> **Problem description**: Each line of the data is to be output verbatim, with the images removed.

> **Exercise data**:

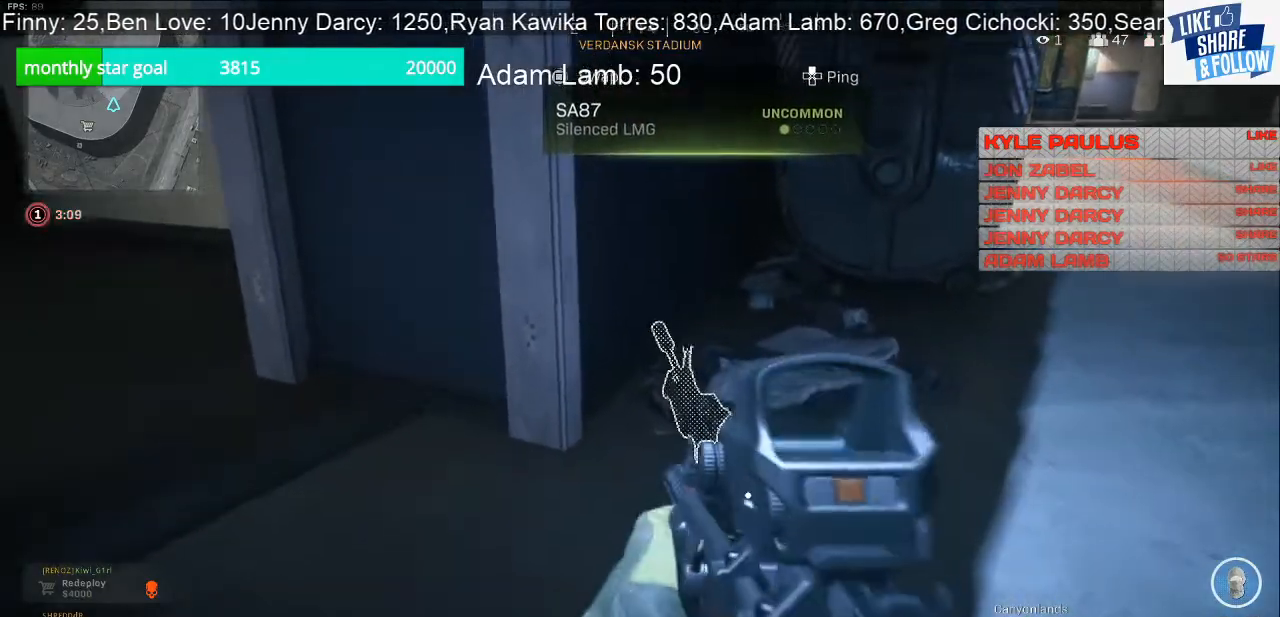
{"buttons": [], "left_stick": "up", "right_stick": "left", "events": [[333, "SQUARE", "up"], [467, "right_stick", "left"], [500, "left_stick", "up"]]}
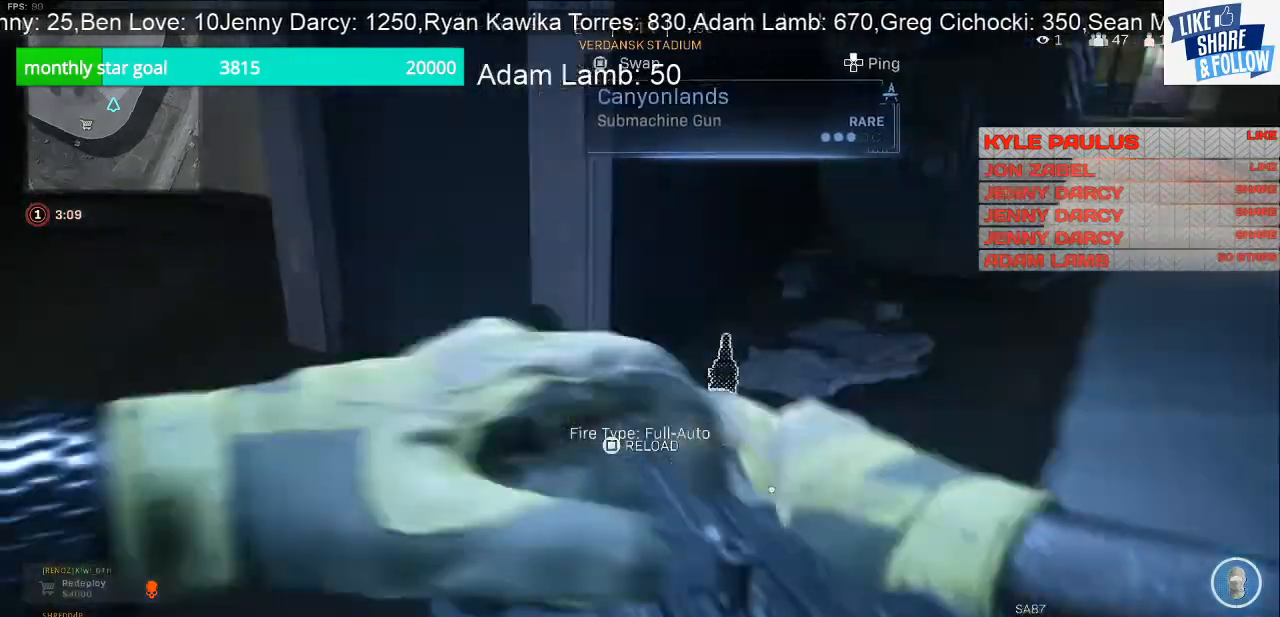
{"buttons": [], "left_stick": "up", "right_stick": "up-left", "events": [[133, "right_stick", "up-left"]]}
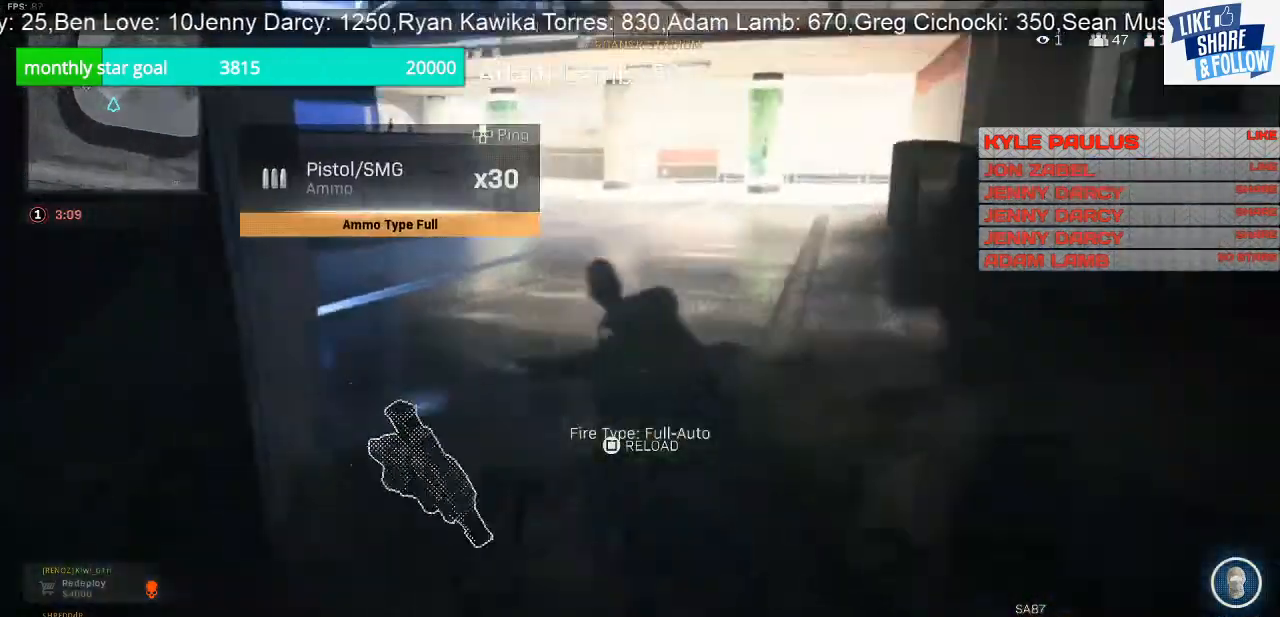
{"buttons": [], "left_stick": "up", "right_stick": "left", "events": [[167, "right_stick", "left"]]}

> **Output**:
{"buttons": [], "left_stick": "up", "right_stick": "left", "events": [[333, "SQUARE", "up"], [467, "right_stick", "left"], [500, "left_stick", "up"]]}
{"buttons": [], "left_stick": "up", "right_stick": "up-left", "events": [[133, "right_stick", "up-left"]]}
{"buttons": [], "left_stick": "up", "right_stick": "left", "events": [[167, "right_stick", "left"]]}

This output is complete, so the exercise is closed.